By the way Hayek and Milton Friedman would approve of Terrence's notion of an individual mandate to send one's kids to school, or an individual mandate to invest for retirement. Free to choose!
N.B.: When Butler proposed an individual mandate back in 1989, he noted that health care consumed 11% of GDP in the United States. Now it's 16%.
Terry
All you're really saying is that there are other things that raise liberty issues as well. Im my mind, the question is whether something is truly a public good, i.e., the type of thing that the market cannot be expected to provide. We can argue whether education is. I think it's clear that health care is not. Somehting like a market - albeit a highly regulated one - works relatively will for most people.
Anon 10:27
That somebody at the Heritage Foundation endorsed a similar - or even the same idea - doesn't undercut anything that I wrote.
I get the rationale for a mandate. I've flirted with it myself. But that doesn't mean that it doesn't raise troubling liberty and legal issues.
This is exactly where a Libertarian philosophy is ideal. It covers both of these sides... and yet many Conservatives mock Libertarians because we don't use the rule of law to enforce certain social restrictions such as those that create the War on Drugs, Gambling, etc.
Rick Santorum, for instance, has said that he doesn't believe that people should have that kind of individual freedom. See here (http://www.youtube.com/watch?v=PL9HrU6Y5-s)
So while you bring this up primarily as an argument against ObamaCare, don't forget that both sides have tried to use the government to enforce Compassion at the point of a gun... lest we forget George W Bush's "Compassionate Conservativism"
Rick, why is the right always against compulsion to follow one biblical mandate - be your brothers' keeper - but for compulsion to follow other biblical mandates, such as sexual morals?

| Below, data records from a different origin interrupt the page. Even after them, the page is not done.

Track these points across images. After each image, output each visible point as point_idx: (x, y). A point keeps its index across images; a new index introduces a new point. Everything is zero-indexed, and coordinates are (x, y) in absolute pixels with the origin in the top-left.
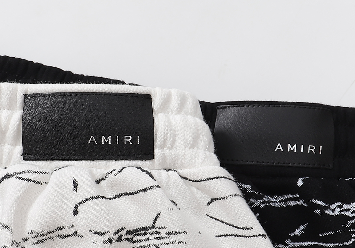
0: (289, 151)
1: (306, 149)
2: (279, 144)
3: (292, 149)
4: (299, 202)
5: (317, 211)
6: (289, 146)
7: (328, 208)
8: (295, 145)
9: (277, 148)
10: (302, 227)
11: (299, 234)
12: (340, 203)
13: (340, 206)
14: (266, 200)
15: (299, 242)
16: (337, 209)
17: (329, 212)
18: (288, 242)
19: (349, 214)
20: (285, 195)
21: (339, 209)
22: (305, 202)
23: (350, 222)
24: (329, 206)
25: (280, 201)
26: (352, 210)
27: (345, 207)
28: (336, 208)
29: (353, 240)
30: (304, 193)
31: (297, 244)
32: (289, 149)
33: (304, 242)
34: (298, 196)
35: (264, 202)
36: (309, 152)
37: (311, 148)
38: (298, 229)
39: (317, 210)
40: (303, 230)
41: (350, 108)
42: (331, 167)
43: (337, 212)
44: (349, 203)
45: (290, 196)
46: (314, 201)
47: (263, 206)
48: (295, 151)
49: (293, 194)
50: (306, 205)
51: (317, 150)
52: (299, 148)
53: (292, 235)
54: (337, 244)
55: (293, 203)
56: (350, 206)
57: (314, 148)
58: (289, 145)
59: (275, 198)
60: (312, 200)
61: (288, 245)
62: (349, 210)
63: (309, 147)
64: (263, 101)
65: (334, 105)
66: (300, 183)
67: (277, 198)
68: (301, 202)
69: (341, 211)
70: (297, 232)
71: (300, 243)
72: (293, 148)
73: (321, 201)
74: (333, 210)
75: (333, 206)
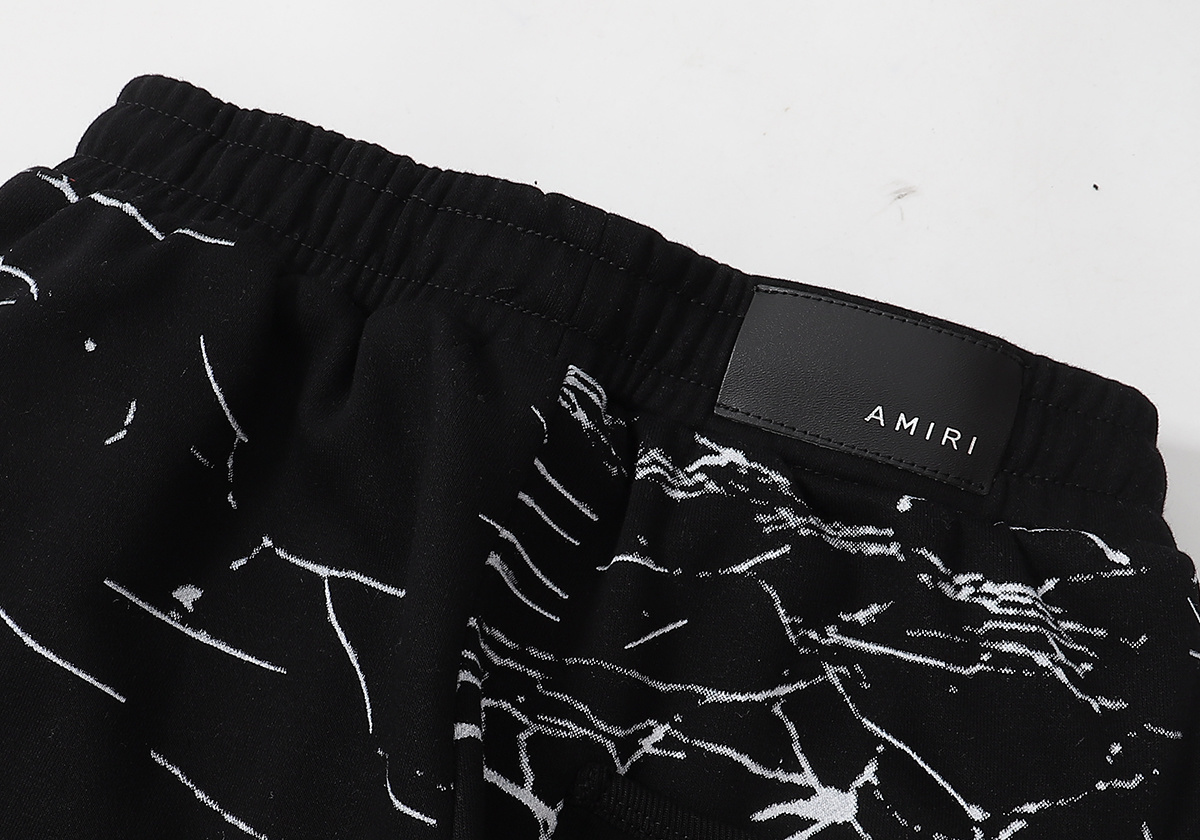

Compelled charity is not the least bit charitable.
Rick
If most health care is paid for by government programs or tax-subsidized coverage through employers, then isn't health insurance already being treated as a public good?
Nick
I am not a very enthusiastic drug warrior. Drugs always seem to win. But I do recall that Ann Coulter made an argument against drug legalization quite like that in favor of the individual mandate. She said that, as long as we have a welfare state, we better make drugs illegal since they lead to the need for more welfare. I didn't "forget" that argument, I referred to it in my initial post.
Anon 7:00 AM
Is there really any movement to compel people to follow biblical mandates? You might cite the pro-life movement but pro-lifers believe that there is a second life involved and even libertarians believe that the state can prohibit violence done to others. Aside from that, is it your impression that any significan number of conservatives want to outlaw extra-marital sex or homosexuality. I don't really see that but maybe I'm missing something.

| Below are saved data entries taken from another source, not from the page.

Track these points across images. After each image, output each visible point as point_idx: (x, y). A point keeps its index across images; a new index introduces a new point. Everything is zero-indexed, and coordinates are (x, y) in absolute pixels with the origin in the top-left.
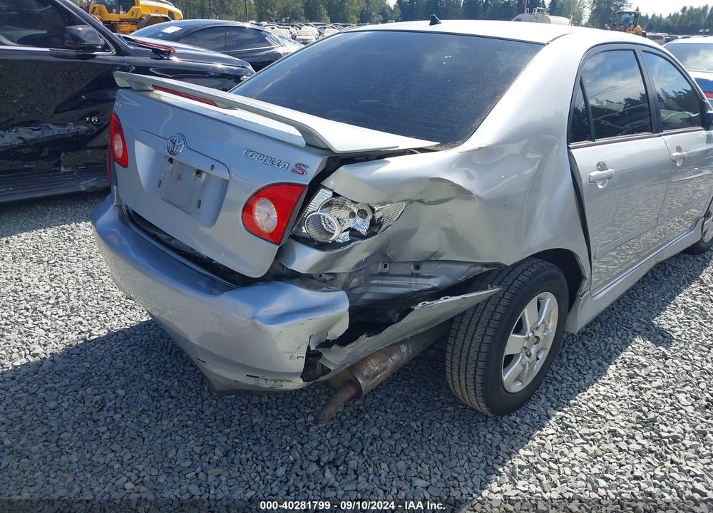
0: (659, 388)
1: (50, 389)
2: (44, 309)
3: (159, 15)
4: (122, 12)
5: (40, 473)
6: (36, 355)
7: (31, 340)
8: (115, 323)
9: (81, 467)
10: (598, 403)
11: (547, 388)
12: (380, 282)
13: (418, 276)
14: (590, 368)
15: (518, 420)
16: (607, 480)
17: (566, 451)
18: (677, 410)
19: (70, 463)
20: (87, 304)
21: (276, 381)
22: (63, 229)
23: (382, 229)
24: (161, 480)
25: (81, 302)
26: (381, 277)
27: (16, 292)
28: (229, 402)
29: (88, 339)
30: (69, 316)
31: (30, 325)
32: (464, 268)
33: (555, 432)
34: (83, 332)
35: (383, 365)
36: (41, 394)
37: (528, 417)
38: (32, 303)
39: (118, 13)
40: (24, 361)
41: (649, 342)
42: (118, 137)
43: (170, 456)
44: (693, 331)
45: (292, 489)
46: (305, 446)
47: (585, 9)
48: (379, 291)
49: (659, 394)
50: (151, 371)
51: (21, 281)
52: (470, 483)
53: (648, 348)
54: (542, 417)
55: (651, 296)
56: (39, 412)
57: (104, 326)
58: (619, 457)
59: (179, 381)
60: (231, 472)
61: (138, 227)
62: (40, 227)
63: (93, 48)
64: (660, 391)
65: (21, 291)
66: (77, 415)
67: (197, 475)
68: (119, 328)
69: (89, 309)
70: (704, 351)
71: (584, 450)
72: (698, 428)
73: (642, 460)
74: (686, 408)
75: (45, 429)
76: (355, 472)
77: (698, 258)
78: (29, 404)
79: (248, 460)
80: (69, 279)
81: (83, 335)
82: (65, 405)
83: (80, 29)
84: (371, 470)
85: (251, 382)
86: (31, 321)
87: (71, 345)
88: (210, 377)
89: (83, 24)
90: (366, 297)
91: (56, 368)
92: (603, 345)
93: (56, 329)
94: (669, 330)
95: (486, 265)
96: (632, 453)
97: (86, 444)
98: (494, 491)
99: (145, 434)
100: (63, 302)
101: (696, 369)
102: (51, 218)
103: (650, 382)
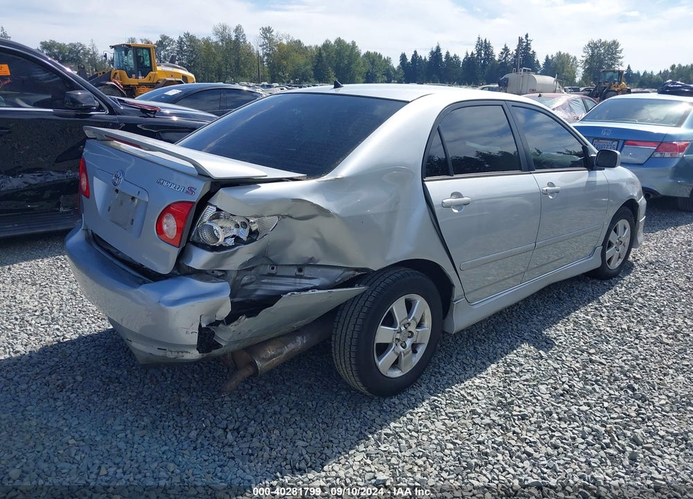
0: (527, 380)
1: (25, 376)
2: (30, 319)
3: (173, 79)
4: (140, 77)
5: (5, 433)
6: (18, 352)
7: (15, 341)
8: (86, 330)
9: (38, 429)
10: (469, 391)
11: (430, 379)
12: (270, 281)
13: (301, 277)
14: (474, 366)
15: (397, 402)
16: (454, 444)
17: (428, 424)
18: (535, 396)
19: (30, 426)
20: (66, 316)
21: (178, 352)
22: (58, 259)
23: (259, 237)
24: (98, 439)
25: (61, 314)
26: (270, 277)
27: (10, 306)
28: (165, 386)
29: (61, 341)
30: (49, 324)
31: (17, 331)
32: (339, 272)
33: (424, 410)
34: (58, 336)
35: (279, 351)
36: (16, 378)
37: (406, 399)
38: (22, 314)
39: (137, 78)
40: (8, 356)
41: (532, 347)
42: (84, 175)
43: (109, 422)
44: (575, 339)
45: (199, 446)
46: (217, 417)
47: (578, 68)
48: (269, 288)
49: (524, 385)
50: (108, 364)
51: (15, 298)
52: (342, 444)
53: (530, 351)
54: (418, 400)
55: (550, 312)
56: (13, 392)
57: (77, 332)
58: (471, 428)
59: (128, 371)
60: (154, 434)
61: (99, 245)
62: (39, 257)
63: (89, 109)
64: (526, 383)
65: (14, 306)
66: (41, 394)
67: (126, 435)
68: (88, 333)
69: (68, 319)
70: (578, 354)
71: (444, 424)
72: (548, 409)
73: (489, 431)
74: (543, 396)
75: (15, 403)
76: (252, 436)
77: (605, 283)
78: (5, 386)
79: (169, 426)
80: (55, 297)
81: (58, 338)
82: (34, 387)
83: (80, 93)
84: (265, 434)
85: (161, 353)
86: (18, 328)
87: (47, 346)
88: (135, 353)
89: (81, 89)
90: (259, 293)
91: (32, 361)
92: (491, 349)
93: (37, 334)
94: (555, 338)
95: (357, 270)
96: (483, 426)
97: (45, 413)
98: (360, 450)
99: (92, 408)
100: (46, 314)
101: (565, 367)
102: (50, 251)
103: (521, 377)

(The opposition to same sex marriage is another matter altogether since it involves, not compulsion or prohibition, but the definition of a government conferred status that some people desire. I don't know that many people are arguing that the law should prohibit same sex lovers from living together. You can argue that government has an obligation to support them in doing so - at least to the same extent it supports heterosexual couples - but that's a different question. It involves issues of affirmation and equality, not liberty and compulsion.)
"Democracy... Is two wolves and a lamb voting on what to have for lunch.
Liberty... Is a well-armed lamb contesting the vote." -- Benjamin Franklin
What's the difference? Given the many and varied requirmments that courts impose on lawyers saying that I want a three page singled spaced speech doesn't strike me as offensive.
My own view, again, is that the Court should have ignored the President because DOJ hadn't raised the question of judicial review. They aren't defending - or advancing - the President's position so why give it the time of day?
But to get up in arms about the details seems beside the point.
Professor, I believe your 10:01 a.m. response should be for the "President, Judicial Review, and Judge Smith" thread.